ACTION ITEM.
Please report, as a bare number, how many lines below include the string "Tablette".
'''
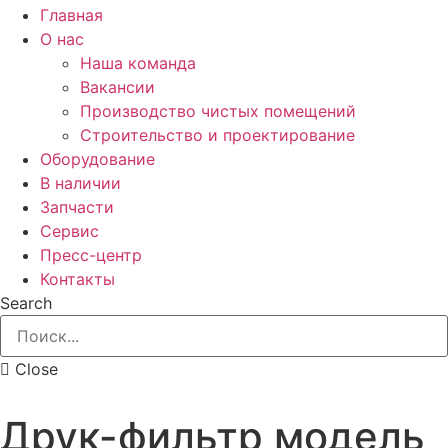
Главная
О нас
Наша команда
Вакансии
Производство чистых помещений
Строительство и проектирование
Оборудование
В наличии
Запчасти
Сервис
Пресс-центр
Контакты
Search
Close
Друк-фильтр модель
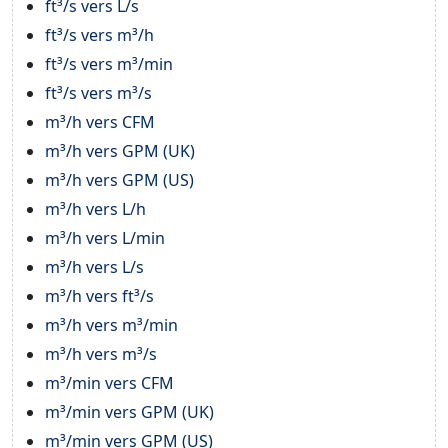
ft³/s vers L/s
ft³/s vers m³/h
ft³/s vers m³/min
ft³/s vers m³/s
m³/h vers CFM
m³/h vers GPM (UK)
m³/h vers GPM (US)
m³/h vers L/h
m³/h vers L/min
m³/h vers L/s
m³/h vers ft³/s
m³/h vers m³/min
m³/h vers m³/s
m³/min vers CFM
m³/min vers GPM (UK)
m³/min vers GPM (US)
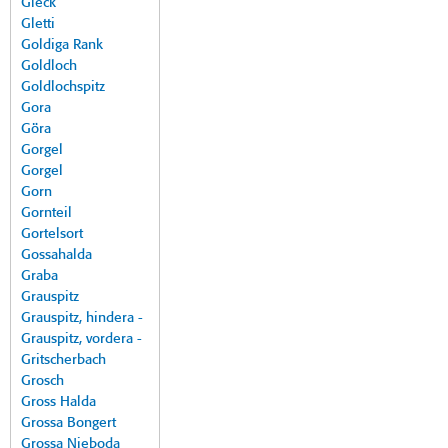
Gleck
Gletti
Goldiga Rank
Goldloch
Goldlochspitz
Gora
Göra
Gorgel
Gorgel
Gorn
Gornteil
Gortelsort
Gossahalda
Graba
Grauspitz
Grauspitz, hindera -
Grauspitz, vordera -
Gritscherbach
Grosch
Gross Halda
Grossa Bongert
Grossa Nieboda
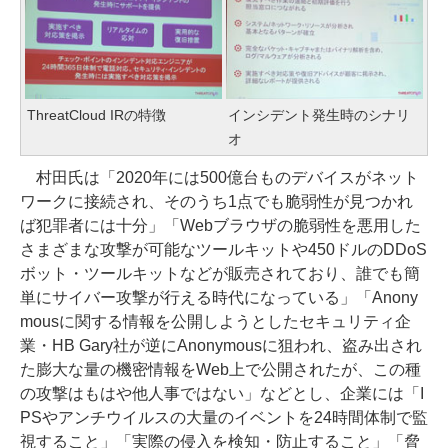
ThreatCloud IRの特徴
インシデント発生時のシナリ
オ
村田氏は「2020年には500億台ものデバイスがネット
ワークに接続され、そのうち1点でも脆弱性が見つかれ
ば犯罪者には十分」「Webブラウザの脆弱性を悪用した
さまざまな攻撃が可能なツールキットや450ドルのDDoS
ボット・ツールキットなどが販売されており、誰でも簡
単にサイバー攻撃が行える時代になっている」「Anony
mousに関する情報を公開しようとしたセキュリティ企
業・HB Gary社が逆にAnonymousに狙われ、盗み出され
た膨大な量の機密情報をWeb上で公開されたが、この種
の攻撃はもはや他人事ではない」などとし、企業には「I
PSやアンチウイルスの大量のイベントを24時間体制で監
視すること」「実際の侵入を検知・防止すること」「脅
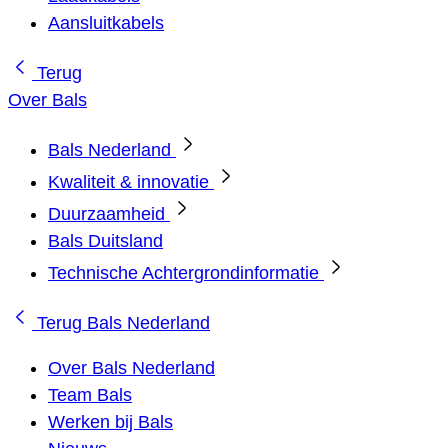
Aansluitkabels
Terug
Over Bals
Bals Nederland
Kwaliteit & innovatie
Duurzaamheid
Bals Duitsland
Technische Achtergrondinformatie
Terug
Bals Nederland
Over Bals Nederland
Team Bals
Werken bij Bals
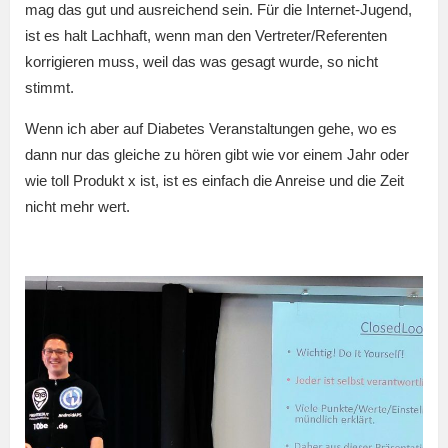
mag das gut und ausreichend sein. Für die Internet-Jugend,
ist es halt Lachhaft, wenn man den Vertreter/Referenten
korrigieren muss, weil das was gesagt wurde, so nicht
stimmt.
Wenn ich aber auf Diabetes Veranstaltungen gehe, wo es
dann nur das gleiche zu hören gibt wie vor einem Jahr oder
wie toll Produkt x ist, ist es einfach die Anreise und die Zeit
nicht mehr wert.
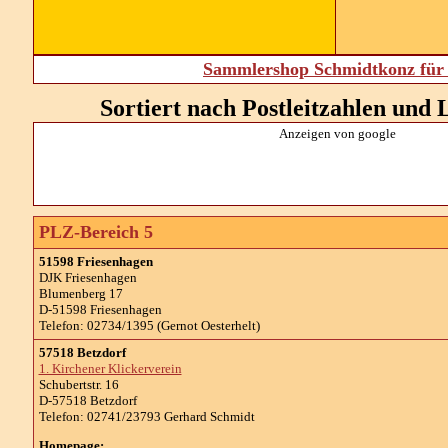
Sammlershop Schmidtkonz für 
Sortiert nach Postleitzahlen und L
Anzeigen von google
PLZ-Bereich 5
51598 Friesenhagen
DJK Friesenhagen
Blumenberg 17
D-51598 Friesenhagen
Telefon: 02734/1395 (Gernot Oesterhelt)
57518 Betzdorf
1. Kirchener Klickerverein
Schubertstr. 16
D-57518 Betzdorf
Telefon: 02741/23793 Gerhard Schmidt
Homepage:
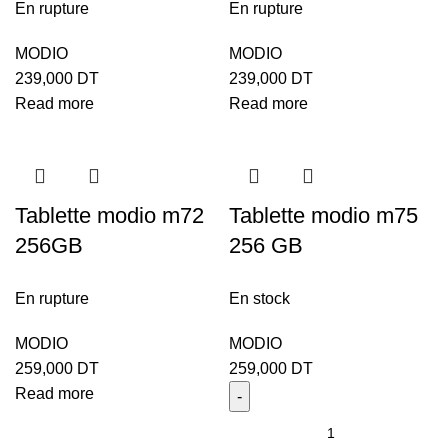
En rupture
En rupture
MODIO
MODIO
239,000
DT
239,000
DT
Read more
Read more
Tablette modio m72
Tablette modio m75
256GB
256 GB
En rupture
En stock
MODIO
MODIO
259,000
DT
259,000
DT
Read more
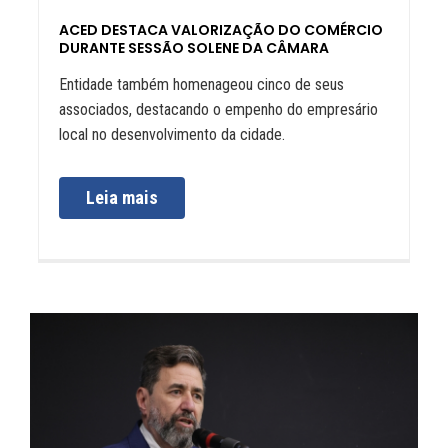
ACED DESTACA VALORIZAÇÃO DO COMÉRCIO
DURANTE SESSÃO SOLENE DA CÂMARA
Entidade também homenageou cinco de seus
associados, destacando o empenho do empresário
local no desenvolvimento da cidade.
Leia mais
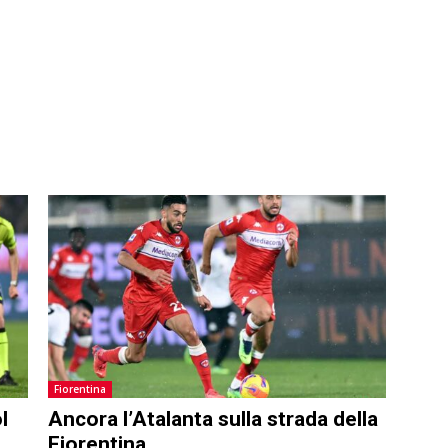
Fiorentina
l
Ancora l’Atalanta sulla strada della
Fiorentina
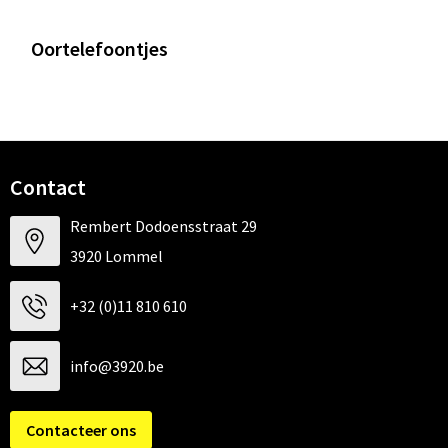
Oortelefoontjes
Contact
Rembert Dodoensstraat 29
3920 Lommel
+32 (0)11 810 610
info@3920.be
Contacteer ons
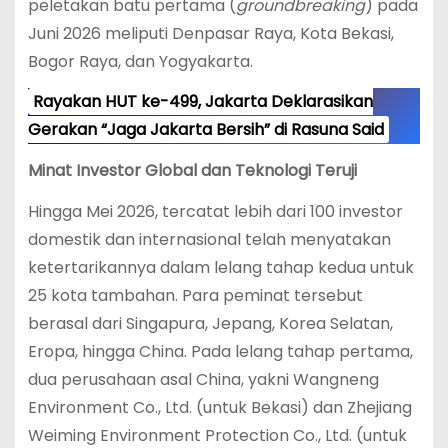
peletakan batu pertama (
groundbreaking
) pada
Juni 2026 meliputi Denpasar Raya, Kota Bekasi,
Bogor Raya, dan Yogyakarta.
Rayakan HUT ke-499, Jakarta Deklarasikan
Gerakan “Jaga Jakarta Bersih” di Rasuna Said
Minat Investor Global dan Teknologi Teruji
Hingga Mei 2026, tercatat lebih dari 100 investor
domestik dan internasional telah menyatakan
ketertarikannya dalam lelang tahap kedua untuk
25 kota tambahan. Para peminat tersebut
berasal dari Singapura, Jepang, Korea Selatan,
Eropa, hingga China. Pada lelang tahap pertama,
dua perusahaan asal China, yakni Wangneng
Environment Co., Ltd. (untuk Bekasi) dan Zhejiang
Weiming Environment Protection Co., Ltd. (untuk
'''
RESPONSE BELOW.
2